▼▼▼

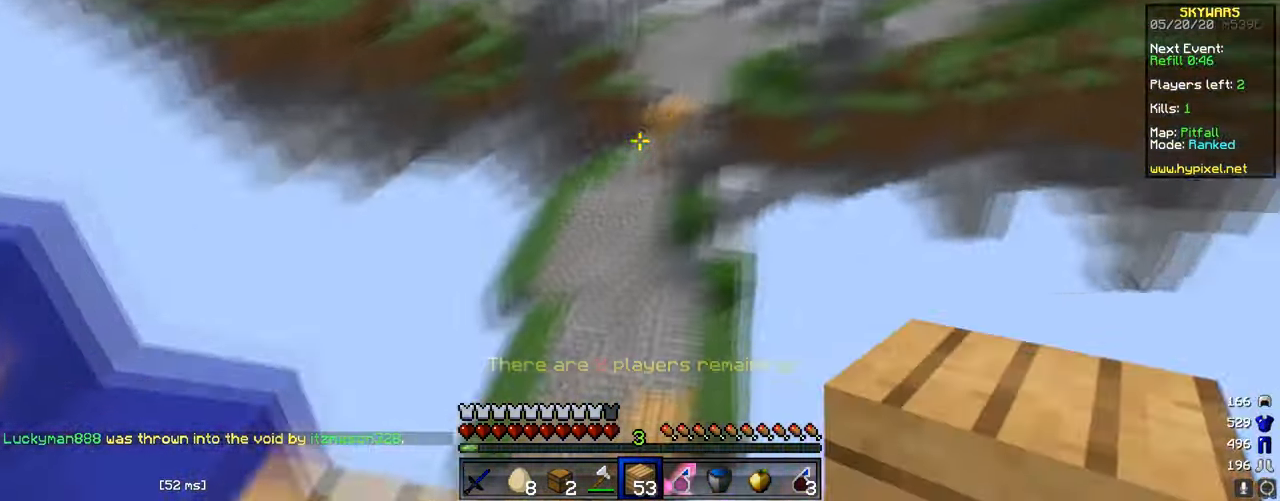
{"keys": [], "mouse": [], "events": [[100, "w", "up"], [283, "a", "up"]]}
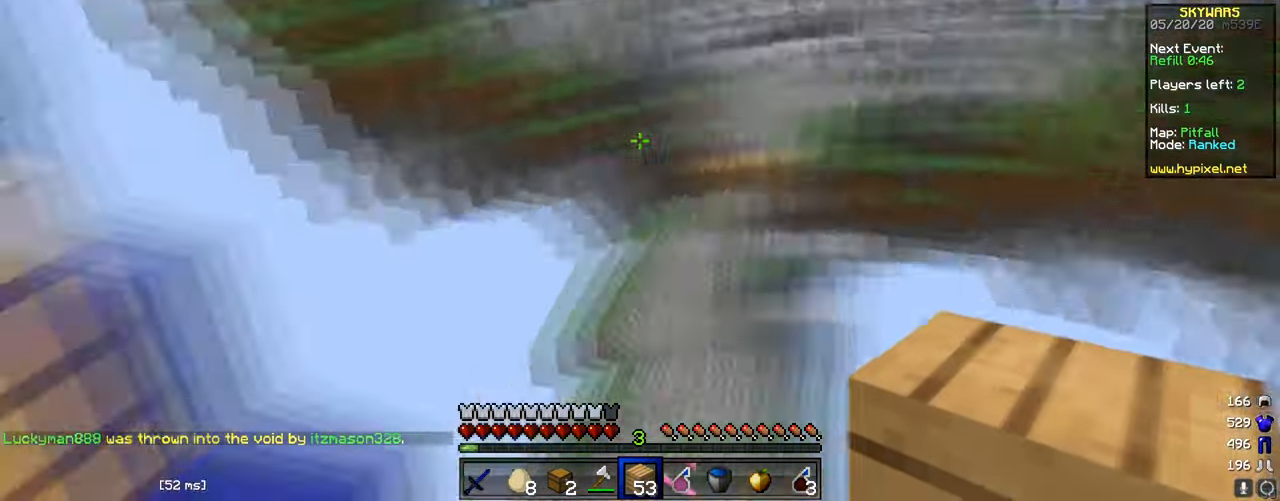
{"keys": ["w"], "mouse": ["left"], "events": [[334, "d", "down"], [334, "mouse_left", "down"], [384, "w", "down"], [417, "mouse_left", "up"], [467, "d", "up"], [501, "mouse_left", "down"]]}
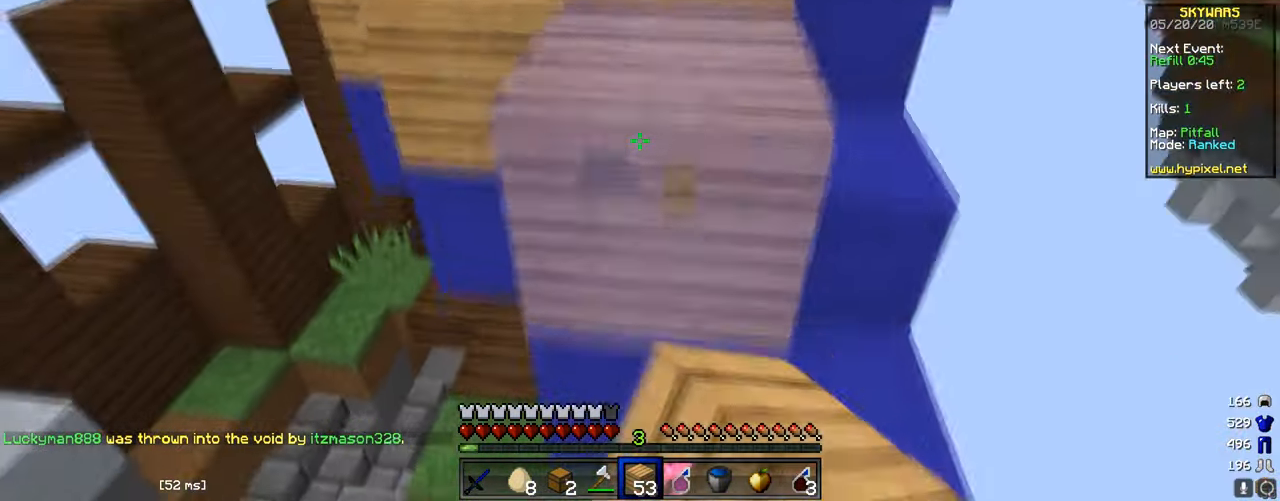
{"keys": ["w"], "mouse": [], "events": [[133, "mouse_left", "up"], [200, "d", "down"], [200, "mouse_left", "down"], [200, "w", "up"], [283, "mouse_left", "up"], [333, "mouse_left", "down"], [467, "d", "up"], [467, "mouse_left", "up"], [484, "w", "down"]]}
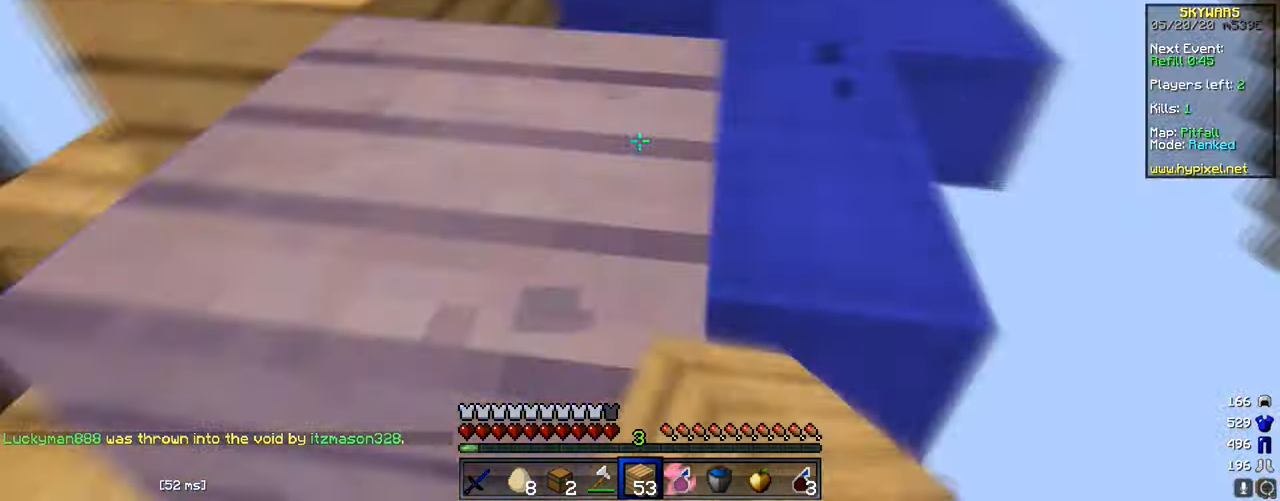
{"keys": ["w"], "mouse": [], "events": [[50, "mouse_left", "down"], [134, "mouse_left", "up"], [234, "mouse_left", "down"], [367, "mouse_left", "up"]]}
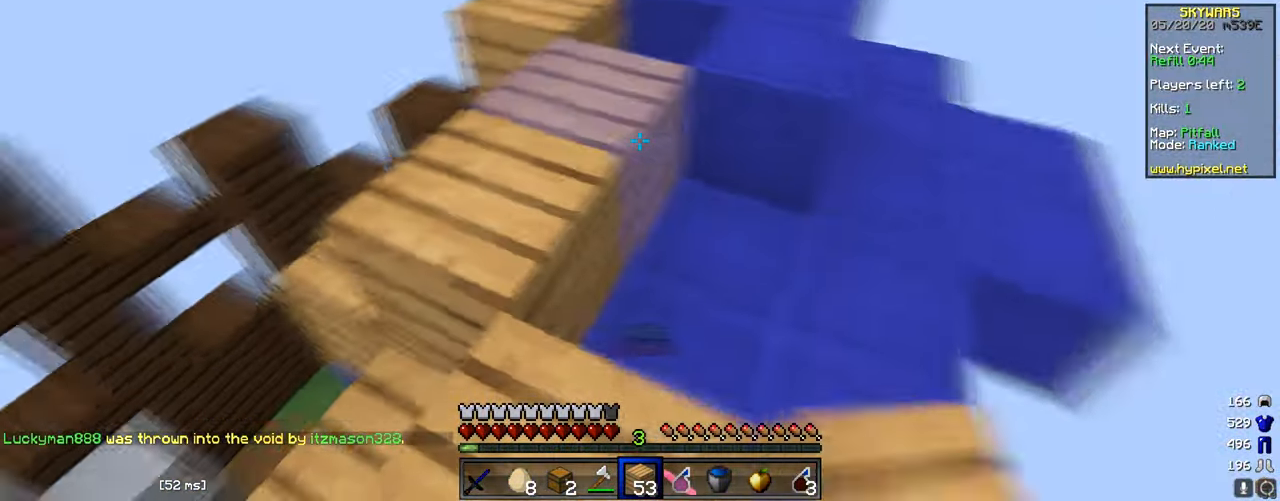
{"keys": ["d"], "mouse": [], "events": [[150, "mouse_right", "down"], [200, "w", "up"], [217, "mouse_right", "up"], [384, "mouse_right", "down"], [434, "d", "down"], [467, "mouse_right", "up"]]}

▲▲▲

# Your task:
All entries should be restated word for word; no images belong in the copy.

# Output for this exercise:
{"keys": [], "mouse": [], "events": [[100, "w", "up"], [283, "a", "up"]]}
{"keys": ["w"], "mouse": ["left"], "events": [[334, "d", "down"], [334, "mouse_left", "down"], [384, "w", "down"], [417, "mouse_left", "up"], [467, "d", "up"], [501, "mouse_left", "down"]]}
{"keys": ["w"], "mouse": [], "events": [[133, "mouse_left", "up"], [200, "d", "down"], [200, "mouse_left", "down"], [200, "w", "up"], [283, "mouse_left", "up"], [333, "mouse_left", "down"], [467, "d", "up"], [467, "mouse_left", "up"], [484, "w", "down"]]}
{"keys": ["w"], "mouse": [], "events": [[50, "mouse_left", "down"], [134, "mouse_left", "up"], [234, "mouse_left", "down"], [367, "mouse_left", "up"]]}
{"keys": ["d"], "mouse": [], "events": [[150, "mouse_right", "down"], [200, "w", "up"], [217, "mouse_right", "up"], [384, "mouse_right", "down"], [434, "d", "down"], [467, "mouse_right", "up"]]}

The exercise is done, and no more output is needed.